> [Your objective] Report each line from the records where the string "right" turns up.

> [Data extracts]
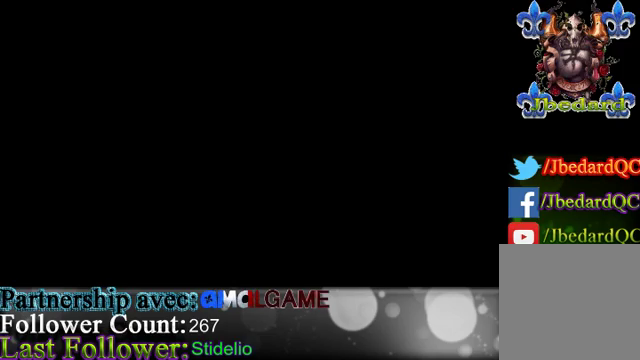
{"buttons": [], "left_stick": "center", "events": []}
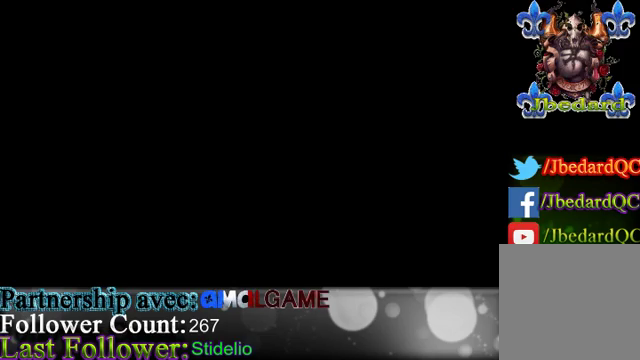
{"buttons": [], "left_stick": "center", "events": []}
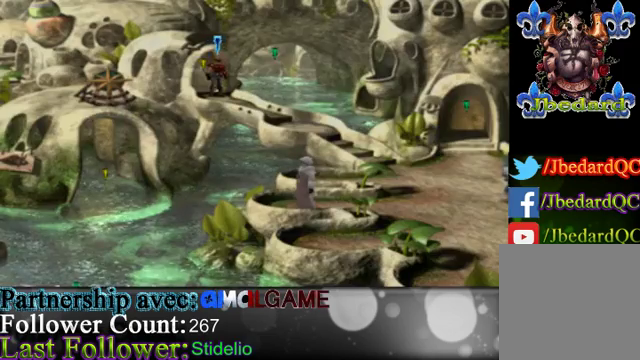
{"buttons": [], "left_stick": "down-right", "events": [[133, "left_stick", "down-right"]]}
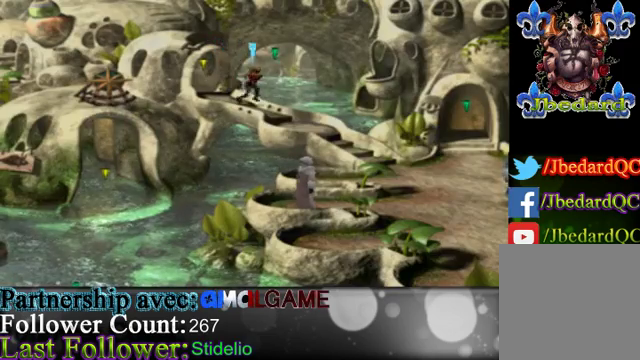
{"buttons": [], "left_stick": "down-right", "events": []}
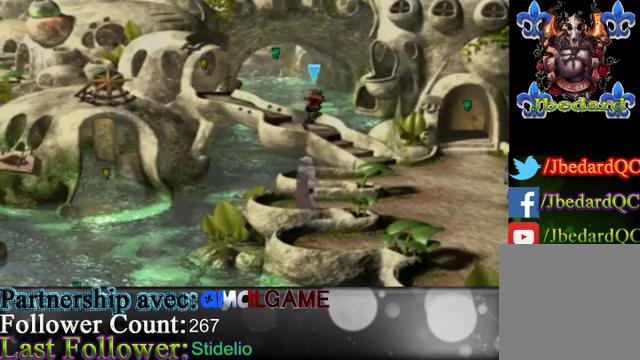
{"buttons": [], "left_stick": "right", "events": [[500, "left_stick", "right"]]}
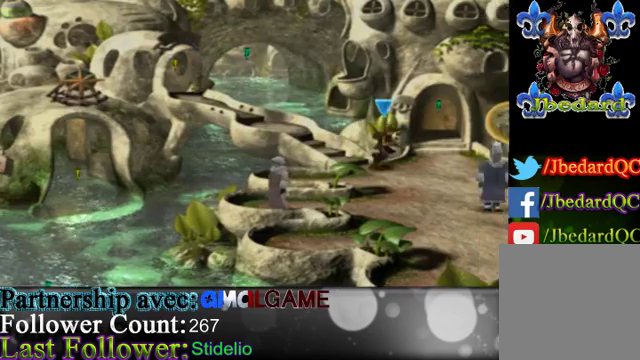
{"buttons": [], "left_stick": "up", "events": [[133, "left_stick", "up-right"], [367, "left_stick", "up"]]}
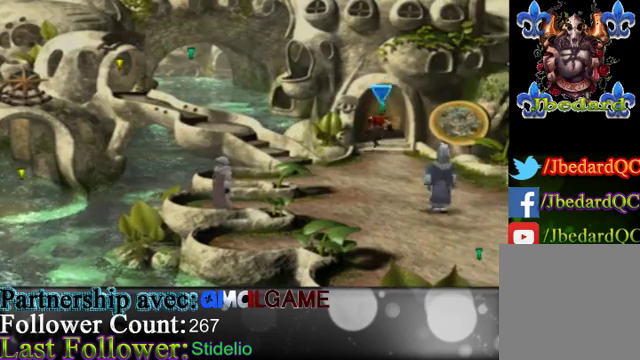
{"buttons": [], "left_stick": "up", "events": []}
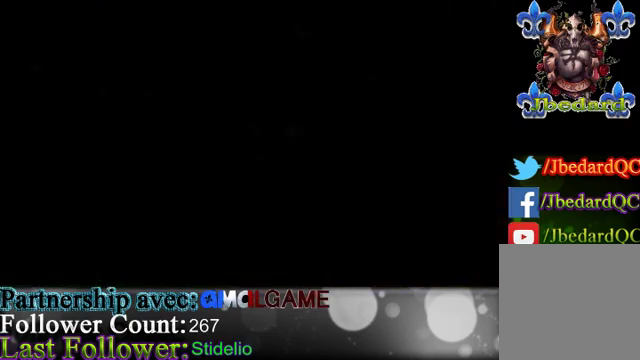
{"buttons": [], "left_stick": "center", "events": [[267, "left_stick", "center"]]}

> [Answer area]
{"buttons": [], "left_stick": "down-right", "events": [[133, "left_stick", "down-right"]]}
{"buttons": [], "left_stick": "down-right", "events": []}
{"buttons": [], "left_stick": "right", "events": [[500, "left_stick", "right"]]}
{"buttons": [], "left_stick": "up", "events": [[133, "left_stick", "up-right"], [367, "left_stick", "up"]]}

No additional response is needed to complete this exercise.